15 September 06
To this day, I am perplexed why more people do not speak up during meetings and presentations. All we need to do is put a spin on the call-and-response framework, and you'll wonder why you ever kept quiet.
Stupid responses of the best kind
I hate it. I'm in another presentation. The presenter poses a question to us, something broad and easy to answer, something along the lines of "So what part of your business would mean a lot to your customer?" No one is quick to answer. No one is even making an attempt to look like their are considering a possible answer. So before this pregnant pause gets drawn out long enough for the presenter to half-threaten us with the standard "I know your names so don't make me call on you," I speak up and give a response. The presenter makes his own consideration on it, and the presentation moves along.I have always found pride in my willingness to be the guy who will speak up. What amazes me is how I am turning out to be that guy even now in the business world. Surely, at this level of profession, audience members recognize the value of speaking up, and use every opportunity to voice a thought and add to a presentation. But such is not the case, people still just rather endure the unbearable silence then give a stupid response. Ridiculous.
So if you have ever waited out the rest of your peers for someone else to break the silence, then read on. There's no reason you shouldn't be the first one to join in the conversation.
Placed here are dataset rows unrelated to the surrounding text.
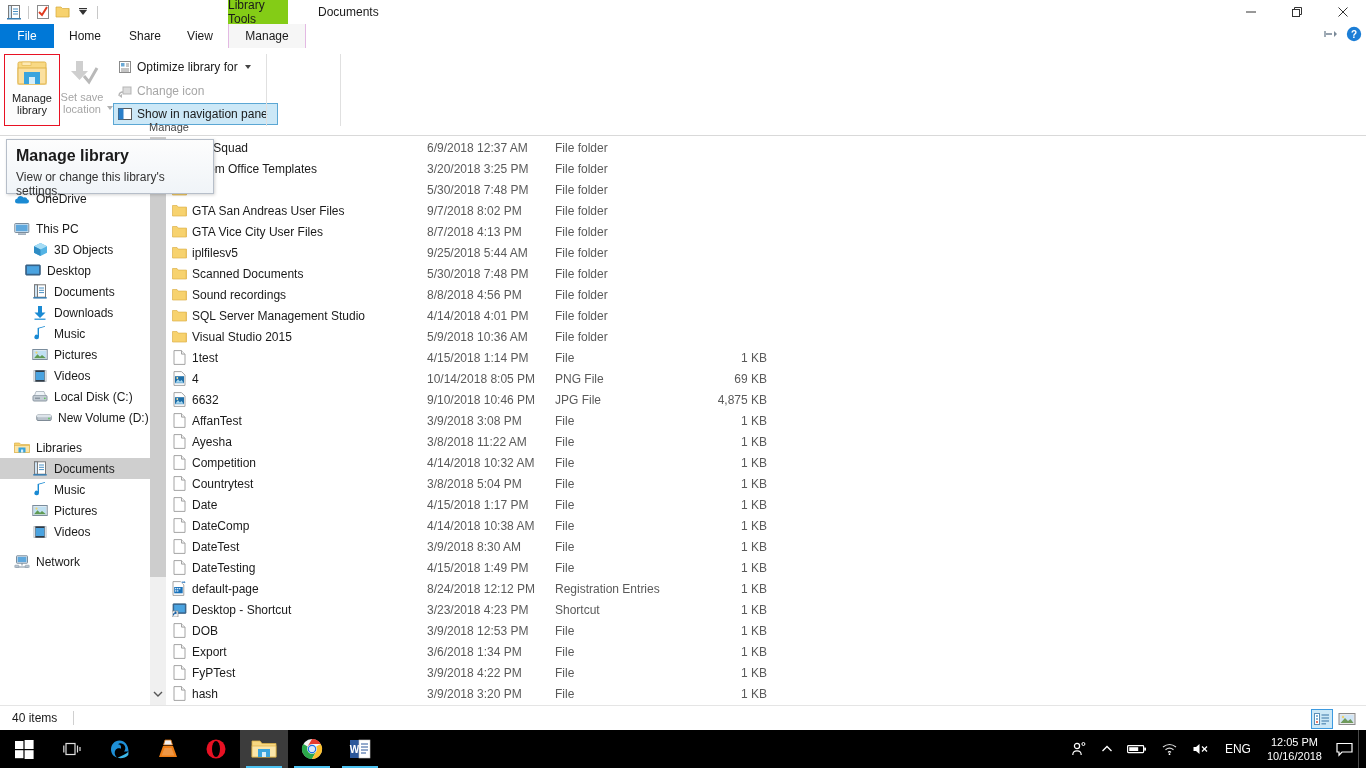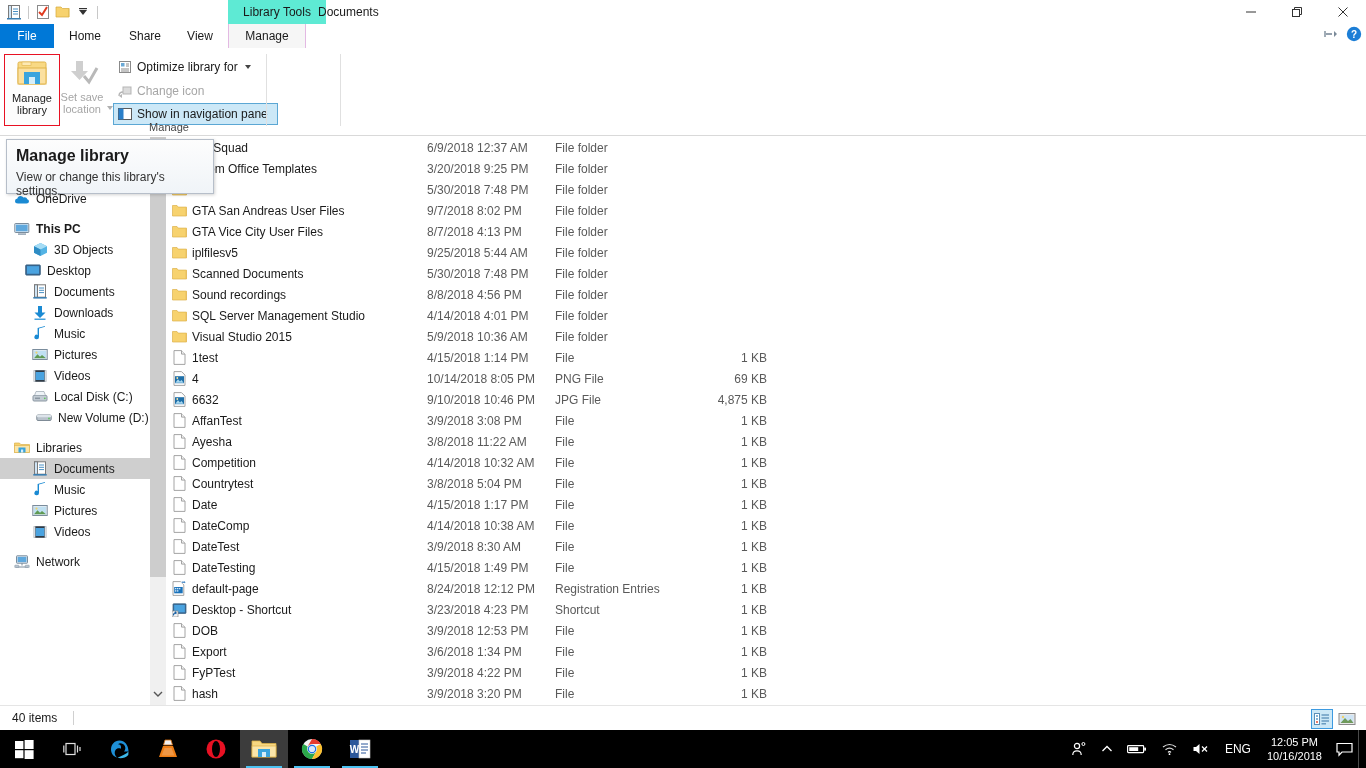--- a/index.html
+++ b/index.html
@@ -25,8 +25,8 @@
   }
   .qat-sep { width: 1px; height: 13px; background: #c8c8c8; margin: 0 4px; }
   .title-ctx {
-    position: absolute; left: 228px; top: 0; width: 98px; height: 24px;
-    background: #5eead4;
+    position: absolute; left: 228px; top: 0; width: 60px; height: 24px;
+    background: #84cc16;
     display: flex; align-items: center; justify-content: center;
     font-size: 12px; color: #1a1a1a;
   }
It's not about you this time
Pessimism and narrowmindedness is at the root of the un-respondent. She only thinks of herself, and in doing so, thinks only of the negative outcomes of her potential response: I'll sound stupid. People will think I'm stupid. They'll say bad things about me and snicker. I'll get laughed at while they can sit back and judge me. I doubt most people are this pessimistic, but there's an element of this in everyone. When you give a response, you diret attention towards yourself, so you leave yourself open for attack. That's understandable. Perhaps un-respondents are just lazy. They don't see the benefit of speaking up. It takes too much effort and the personal risk is just not worth it.You have got to see the big picture. You must step outside of thinking only about yourself and consider everyone else. Believe it or not, your response is probably the least important element in this whole communicative situation. What you say bears little relevance compared with other factors, most important of which is the presenter. Although you collect the eyes and ears of the audience, their attention will soon be turned over to the other party. The presenter bears the brunt of the burden. After all, it is she who is at the center of snap-universe. She is the one on trial. Whether you give a great, in-depth, well-formed response, or come back with completely inane and off-topic drivel, she has to take that message and form something worth while with it. After all, that is why the question was asked in the first place: to get the audience involved and to move along the presentation. Doesn't matter how good your response is, if the presenter returns with "um, yeah." or "Well, I don't know about that." her presentation fails. Doesn't matter if she is an instructor, your boss, a co-worker, someone doing a sales-pitch. You have power over them, not the other way around. If you insist on being a passive audience member you hurt your judgments of your own competence, in addition to hindering the flow of the presentation.
Say anything
Looking at the big scheme of things, you shouldn't even worry about what sort of response you give. Simpler responses are often more useful. You offer an opportunity for your peers to chime in and build upon what you've started. Discussion is a powerful mechanism. This difficulty lies in starting up the whole process. By igniting conversation, you will leave a positive impression on others. Take the lead, take the reins, and get the process going. No one enjoys boring reading-off-the-PowerPoint presentations. Break up the monotony by being a vocal member. Don't worry about making a good response or asking a good question. Instead, focus on making a quick response. Firing right back to the presenter often catches them off guard and exhibits just how well composed their presentation is. Plus, you'll exude some confidence. People will remember you. All you have to do is speak up every once and a while.So there it is: Any response is better than none at all. The more people get this idea, they better we'll all be off. If you can transform more presentations into discussions, the world will be a better place and I won't have to bail you out anymore.